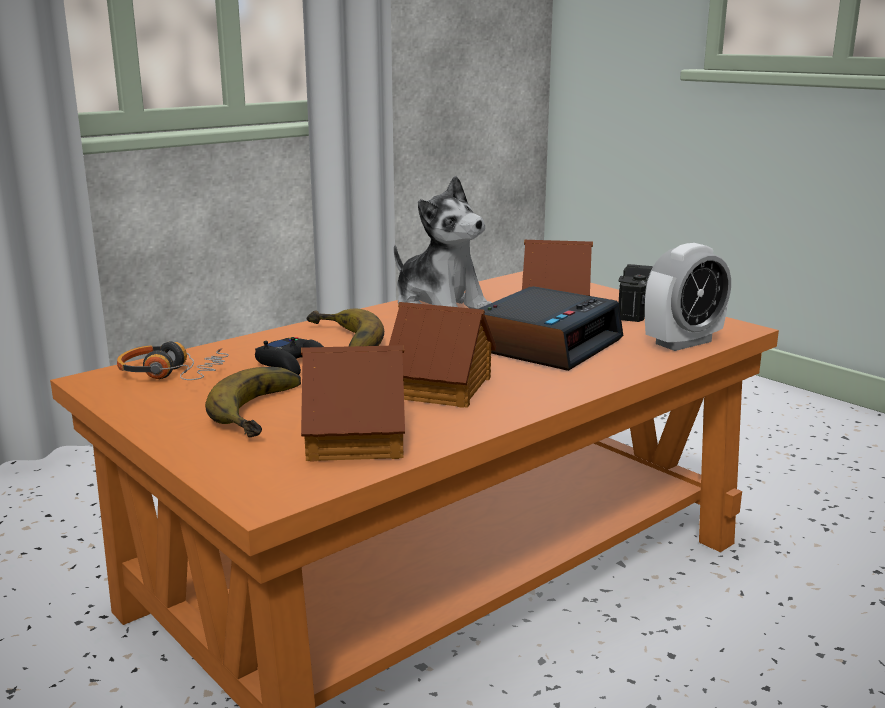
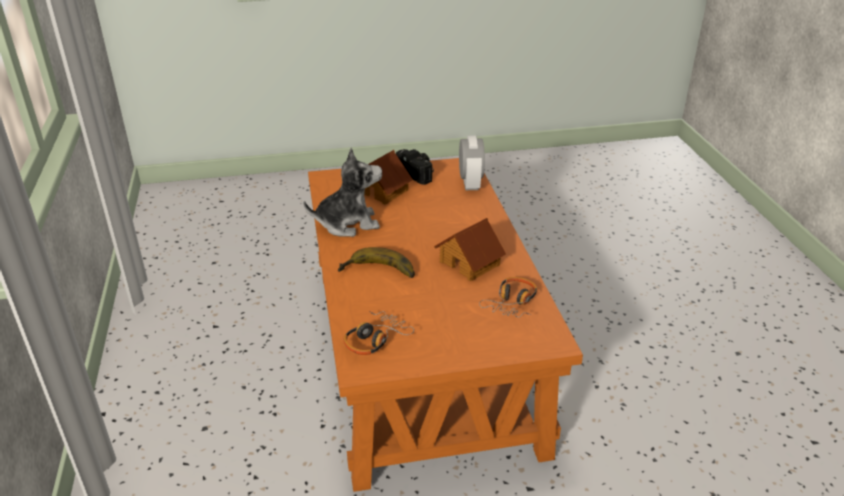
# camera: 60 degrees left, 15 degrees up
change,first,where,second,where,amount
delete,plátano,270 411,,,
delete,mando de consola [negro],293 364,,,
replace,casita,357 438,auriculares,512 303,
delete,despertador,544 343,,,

* [What the task asks] Reproduce only the lines running from the one with "change,first,where,second,where,amount" through the final line of the listing above, both ends included.

* [Written response]
change,first,where,second,where,amount
delete,plátano,270 411,,,
delete,mando de consola [negro],293 364,,,
replace,casita,357 438,auriculares,512 303,
delete,despertador,544 343,,,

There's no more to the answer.